# Listed records:
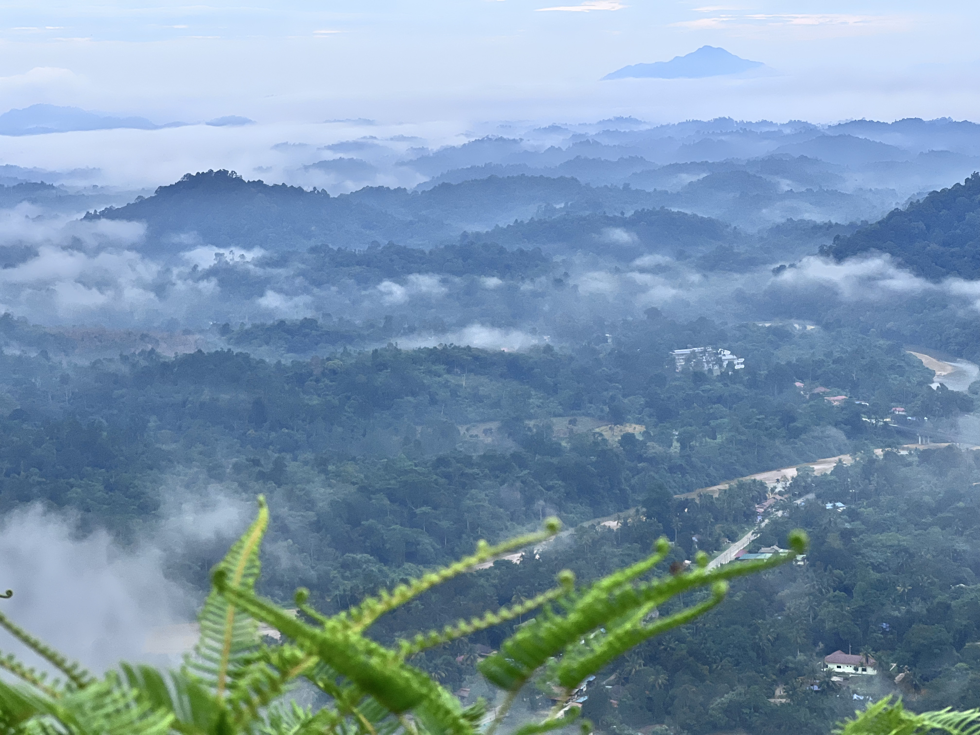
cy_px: 368
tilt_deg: -6.6
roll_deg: +1.2
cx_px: 490
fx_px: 2180
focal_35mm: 77
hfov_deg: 25.3
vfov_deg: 19.1
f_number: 2.8
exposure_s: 1/279
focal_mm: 9
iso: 32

# Assigned task:
Return an exact transcription of the material, with its pictures left out.

# Response:
cy_px: 368
tilt_deg: -6.6
roll_deg: +1.2
cx_px: 490
fx_px: 2180
focal_35mm: 77
hfov_deg: 25.3
vfov_deg: 19.1
f_number: 2.8
exposure_s: 1/279
focal_mm: 9
iso: 32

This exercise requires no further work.